General Mills announces Q4 and full-year results with net sales increase to US$15.7b

USA – General Mills, an American multinational manufacturer and marketer, has announced fourth quarter and full-year results with increase in net sales to US$15.7 billion in the full year.

According to the company, the annual net sales increased 1 percent to US$15.7 billion; organic net sales were flat to last year

The operating profit decreased 2 percent while total segment operating profit decreased 6 percent in constant currency.

For the quarter results, the net sales in the quarter increased 2 percent to US$3.9 billion, while organic net sales increased 1 percent.

The operating profit decreased 8 percent; total segment operating profit increased 7 percent in constant currency with diluted earnings per share (EPS) were US$0.59 compared to US$0.69 a year ago; adjusted diluted EPS totalled US$0.79, up 7 percent in constant currency

The company also announced that it would cut 625 jobs by the end of next year as it looks to reduce costs amid slowing sales of its Yoplait yogurt, as well as rising commodity and freight expenses.

According to the Reuters, a quarterly dividend at the prevailing rate of US$0.49 per share, will be payable August 1, 2018, to shareholders of record as of July 10, 2018.

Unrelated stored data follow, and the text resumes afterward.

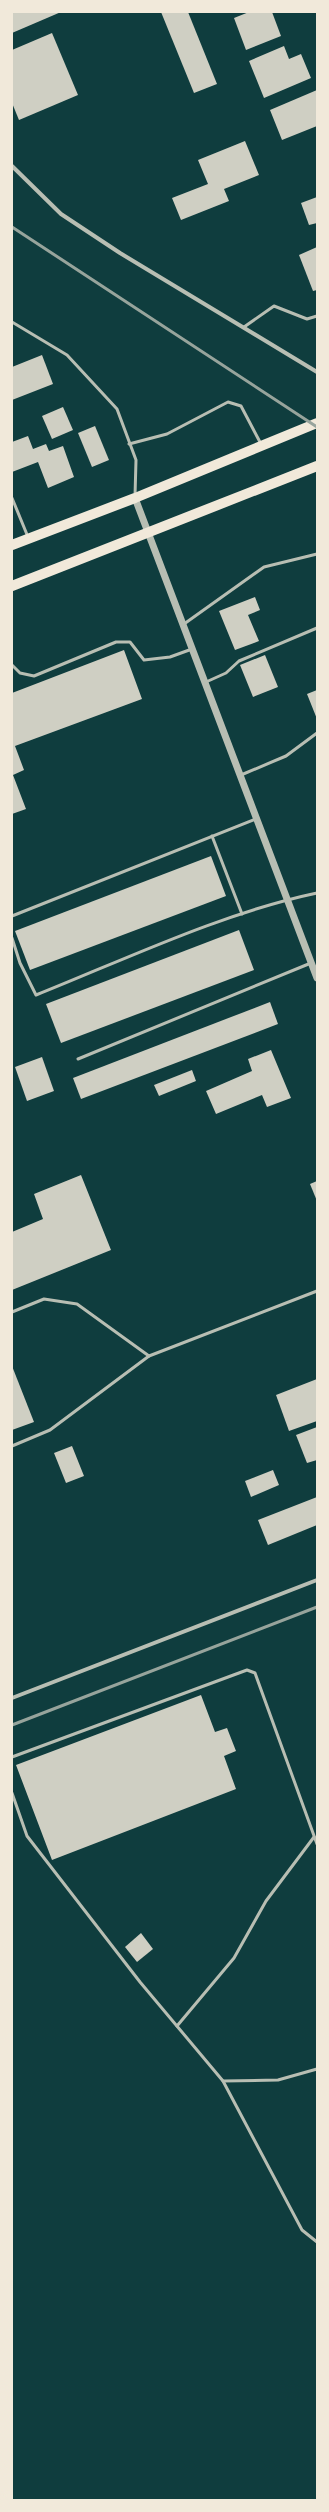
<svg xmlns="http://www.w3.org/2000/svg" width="329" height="2512" viewBox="0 0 329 2512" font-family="'Fira Sans Condensed',sans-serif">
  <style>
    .building { fill: #cfcfc3 }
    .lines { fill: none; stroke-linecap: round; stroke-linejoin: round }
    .service { stroke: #b8beb3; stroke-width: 3 }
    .minor { stroke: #b8beb3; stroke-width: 4 }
    .tertiary { stroke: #b8beb3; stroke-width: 7 }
    .primary { stroke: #f1e9da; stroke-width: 10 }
    .rail { stroke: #97a49c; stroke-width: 3 }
  </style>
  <rect width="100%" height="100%" fill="#0f3d3e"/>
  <g class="building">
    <path d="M12,12H61L12,33Z"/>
    <path d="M161,12H188L217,84L194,93Z"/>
    <path d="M249,12H272L281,36L246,50L234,18Z"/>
    <path d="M52,33L78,95L19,120L12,103V50Z"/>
    <path d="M284,46L289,59L301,54L311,78L264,98L249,61Z"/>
    <path d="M317,90V126L282,140L270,110Z"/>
    <path d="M245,141L259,175L224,189L229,201L181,220L172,198L208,184L198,160Z"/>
    <path d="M317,197V223L309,225L301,203Z"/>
    <path d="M317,247V290L313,291L299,255Z"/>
    <path d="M42,355L53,384L12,400V367Z"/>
    <path d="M63,407L73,430L52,439L42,416Z"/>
    <path d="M95,426L109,460L92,467L78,433Z"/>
    <path d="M28,436L33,449L46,444L49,451L63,446L74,477L48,488L38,462L12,472V442Z"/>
    <path d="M255,597L260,610L248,615L259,641L235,650L219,611Z"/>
    <path d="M124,650L142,699L15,746L24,770L13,775L26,809L12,814V693Z"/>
    <path d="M265,655L278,687L253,697L240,665Z"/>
    <path d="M317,690V719L307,694Z"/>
    <path d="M211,856L226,896L30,970L15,931Z"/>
    <path d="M239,930L254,970L61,1043L46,1004Z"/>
    <path d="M270,1002L278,1024L81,1099L73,1078Z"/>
    <path d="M271,1050L291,1098L267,1107L262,1095L216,1114L206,1091L252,1071L248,1059Z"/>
    <path d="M42,1057L54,1091L27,1101L15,1067Z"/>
    <path d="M192,1070L196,1081L159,1096L154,1085Z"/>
    <path d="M81,1175L111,1250L12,1290V1232L43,1219L34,1194Z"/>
    <path d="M317,1181V1201L310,1184Z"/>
    <path d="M12,1366L34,1422L12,1430Z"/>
    <path d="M317,1379V1421L289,1431L276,1395Z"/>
    <path d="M317,1427V1460L307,1463L296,1435Z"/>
    <path d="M72,1446L84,1476L66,1483L54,1453Z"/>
    <path d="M273,1470L279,1485L251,1497L245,1481Z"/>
    <path d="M317,1497V1525L268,1545L258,1520Z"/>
    <path d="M201,1695L215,1732L227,1728L236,1751L224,1756L236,1789L52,1860L16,1765Z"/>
    <path d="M141,1933L153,1949L137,1962L125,1947Z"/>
  </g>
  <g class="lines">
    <g class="service">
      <path d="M12,322L67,355L117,409L136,460L135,496"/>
      <path d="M244,327L274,306L307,319L317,316"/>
      <path d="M129,444L167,434L228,402L241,406L261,444"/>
      <path d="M12,498L28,537"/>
      <path d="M184,624L264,567L317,554"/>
      <path d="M12,665L20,673L34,676L116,642H130L144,660L170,657L192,649"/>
      <path d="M206,682L226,673L239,661L317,628"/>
      <path d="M241,775L286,756L317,733"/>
      <path d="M212,836L242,914"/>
      <path d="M12,916L256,819"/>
      <path d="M12,938L20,963L36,995C126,959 222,913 317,893"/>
      <path d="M78,1059L311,963"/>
      <path d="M12,1312L44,1299L77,1304L149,1356"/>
      <path d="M12,1446L50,1430L149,1356L317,1291"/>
      <path d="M12,1757L247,1670L255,1673L317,1844"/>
      <path d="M12,1793L27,1836L140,1982L223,2081L278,2080L317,2069"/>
      <path d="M177,2026L234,1958L266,1901L314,1837"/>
      <path d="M223,2081L302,2230L317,2242"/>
    </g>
    <g class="minor">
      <path d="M12,166L61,214L120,253L317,372"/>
      <path d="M12,1698L317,1580"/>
    </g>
    <path class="tertiary" d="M135,498L317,978"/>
    <g class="primary">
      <path d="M12,545L135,498L317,423"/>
      <path d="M12,586L317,466"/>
    </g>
    <g class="rail">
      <path d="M12,227L317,427"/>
      <path d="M12,1725L317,1607"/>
    </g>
  </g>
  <rect width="329" height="2512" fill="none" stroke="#f1e9da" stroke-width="26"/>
</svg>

General Mills, which also owns Häagen-Dazs and Betty Crocker brands, has been struggling to turn around its U.S. yogurt business as competitors such as Chobani and Danone unleash new flavors and healthier versions of yogurt.

Chief Executive Jeffrey Harmening said he expects new launches, including yogurt with high protein and less sugar, to boost sales in 2019.

As the company’s yogurt sales continue to fall, General Mills has relied on cereals and snack business to help prop up its top line.

For 2019, the company expects total organic net sales to be in the range of flat to up 1 percent in 2019.

Including the impact of its acquisition of pet food snacks maker Blue Buffalo, net sales are expected to rise 9 percent to 10 percent from a year earlier.

“We were pleased to see profit margins improve from a year ago as cost savings and increased sales of products with higher profit margins more than offset headwinds from higher transportation and input costs,” Edward Jones analyst Brittany Weissman said.

“Fiscal 2018 represented an important first step in returning our business to sustainable topline growth,” said General Mills Chairman and Chief Executive Officer Jeff Harmening.  “We made significant progress toward competing more effectively this year, with strong innovation, marketing, and in-store execution driving positive organic sales growth in each of our last three quarters.